If the impact on Asians isn’t intuitive yet, think about the opposite. Who is an easterner in the Buddhist context?
To convince yourself even more that this is exclusionary and I’m not just imagining it, think about this – go to any traditional Chinese/Burmese/ Thai/Japanese/Vietnamese Buddhist congregation (a majority of members would be Americans – whether of 1st, 2nd, 3rd or greater generation). Would you expect to hear the Dharma teacher talk about “us westerners”? So why would an assembly that purports to be open to all these people use those words?

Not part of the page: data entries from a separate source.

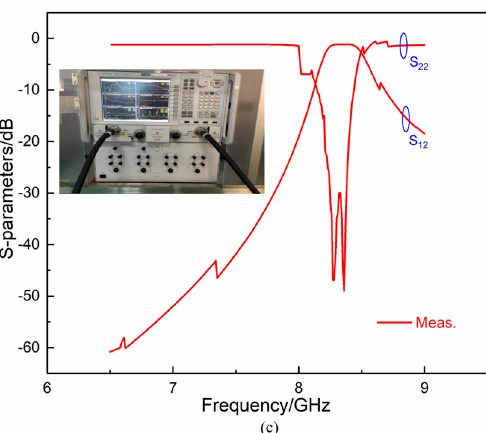
Figure 7. ( a ) Wideband responses of the S11 and S21 parameters. ( b ) Passband group delay. ( c ) Measured wideband responses of the S12 and S22 parameters. The inset shows the photograph of the network analyzer.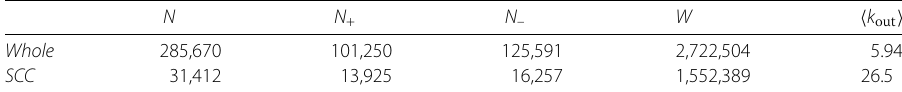
Table 1 Main properties of aggregated PC network and its largest strongly connected component (SCC): number of users N , with overall positive (negative) values of political position N + ( N – ), total number of interactions W , and average out-degree (cid:2) k out (cid:3) . See Table S8 in SI for the PC network obtained from a different hashtag classification N N + N – W (cid:2) k out (cid:3) Whole 285,670 101,250 125,591 2,722,504 5.94 SCC 31,412 13,925 16,257 1,552,389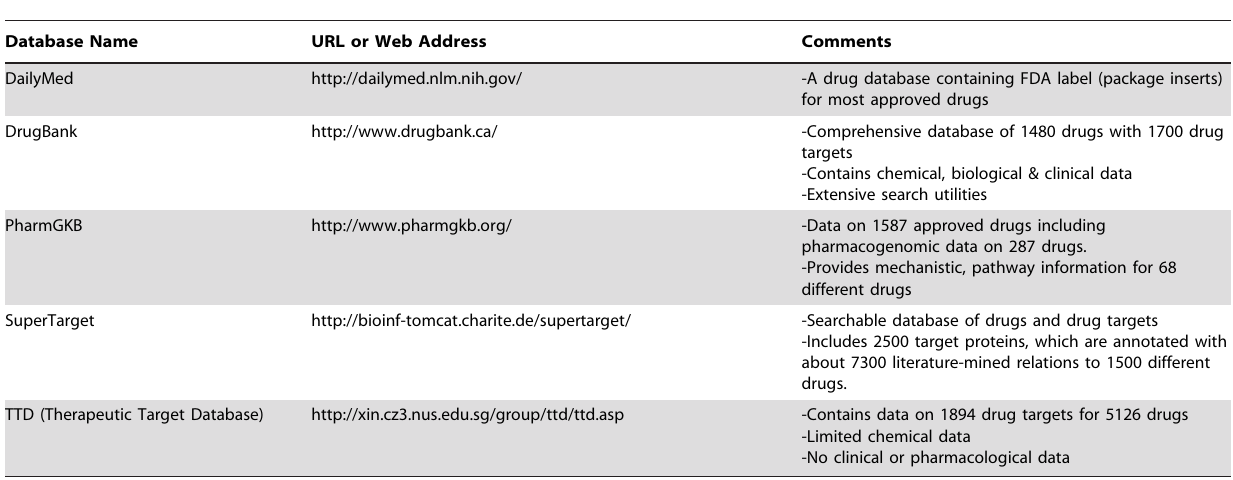
Table 3. Alphabetical List of Pharmaceutical Compound or Drug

There is, in some Dharma circles, a subtle resistance to using American as a self-descriptor, preferring instead to use Westerner (more on that in another post), but folks, please be aware that we feel excluded. Isn’t it amazing that the person may be thinking they’re being super inclusive using a term that includes Norwegians, Austrians and other non-Americans, but may make their own countrymen and countrywomen, sitting right next to them, feel excluded?

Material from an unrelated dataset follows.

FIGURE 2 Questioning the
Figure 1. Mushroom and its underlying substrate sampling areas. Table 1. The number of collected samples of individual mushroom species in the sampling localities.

I can sort of understand and empathize with where it comes from. A lot of those who did us the favor of bringing the teaching and setting up meditation communities spent years in Asia in the Cold War era. Some of them are heroes to me. Imagine you’re an American living in a culture where you are an outsider. There are fellow seekers from Europe, Australia etc (mostly white). You are distinct from the local population. The local population treats you all the same, you are white foreigners to them and distinct from themselves. It’s natural that as you form friendships and connections, you want to self-describe using words that would include all of you. An identity as a westerner is more inclusive in that context than say, identifying primarily as British or Italian. But now, decades after the teachers are back, when America’s demographic make up is quite different, as Americans of all races are seeking the teaching or are sought by communities, is it wise to embrace the term westerner and avoid the term American or North American in describing a collective “we”?

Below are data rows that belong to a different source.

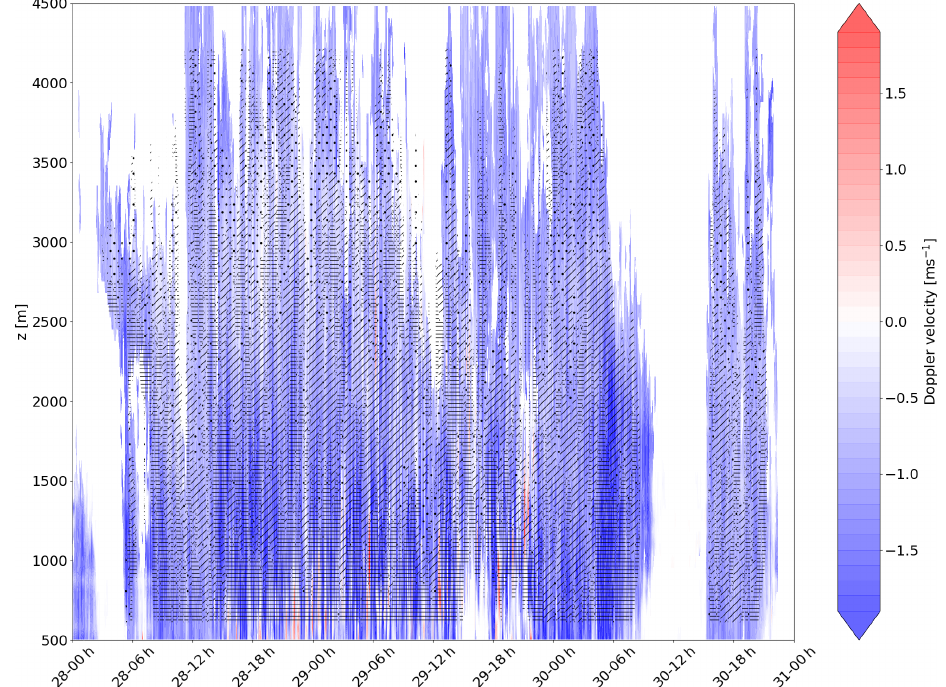
Figure A1. Vertical Doppler velocity time–height plot during EV2 (WProf data). We superimpose the PIVS output, i.e., dots ∴ stand for CG, // stand for AR and ≡ stand for SUB.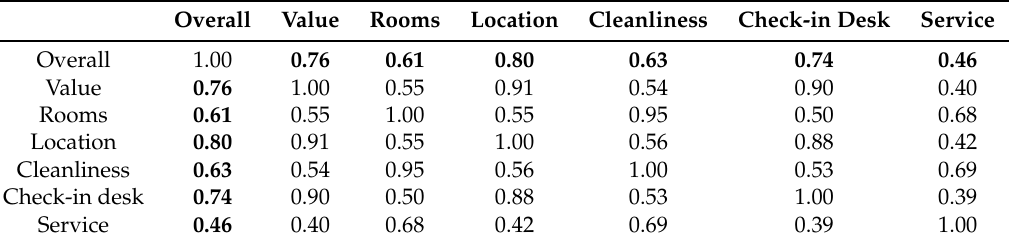
Table 4. Pearson correlation matrix of the dataset.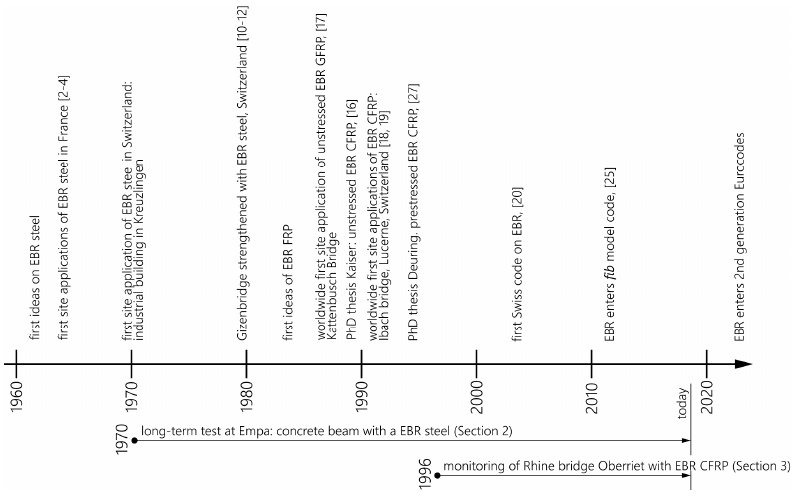
Figure 2. Timeline of the developments of the strengthening of reinforced concrete (RC) by externally bonded reinforcement (EBR).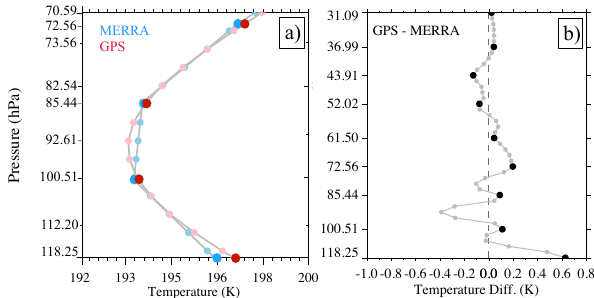
Figure 3. Cold-point temperature differences between MERRA ad- justed by waves and MERRA (MER-Twave–MER-T) during 2007– 2013. The probability density function in black is plotted on the left y axis and cumulative distribution function in blue on the right y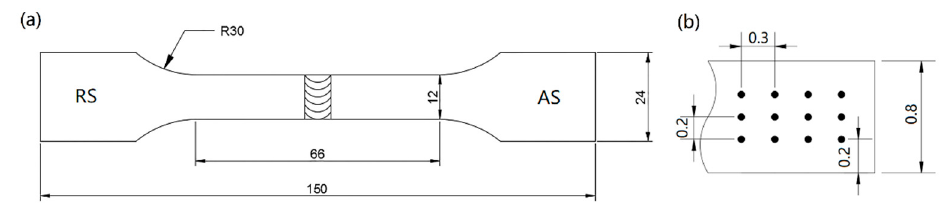
Figure 3. Tensile test and hardness test: ( a ) specific dimensions of the tensile specimen; ( b ) schematic diagram of the hardness measurement location (unit: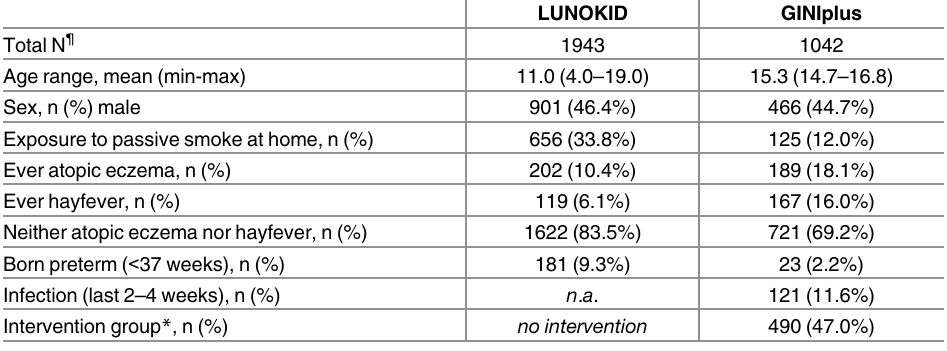
Table 2. Description of the lung healthy study populations (LUNOKID and GINIplus). Further exclusion criteria for sensitivity analyses.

It shows up in translations too. I have seen the words of several Thai, Burmese teachers translated into English, in books, Facebook or websites, with prefaces describing the translation work as “so that the teaching can be available to westerners”. I get it, people in traditionally Buddhist countries, of course, have a certain familiarity with teachings that foreigners might not. Some amount of different explanation is needed for foreigners. But that is needed for all foreigners, not just westerners. At the monastery in Myanmar that I know and love the most, the largest contingent of foreign meditators comes from Vietnam, the most supportive and enthusiastic community is from Malaysia, a large number comes from Korea. There are yogis from Japan and India, Indonesia. Some of these countries do not have any significant Buddhist population at all. And some of them have Buddhist traditions (Japan, Korea, for example), but of a flavor quite different from the country of the master whose work is being translated. For people from many Asian countries, the English translation is their sole access to the master’s teaching too, but they have to pick up the book and find the unnecessary commentary that it is for western students.
I haven’t yet touched upon the not so subtle putting down of Asian Buddhism in some of these circles, just talking in this post about how the inadvertent and insensitive use of certain language can be excluding of Asian Americans.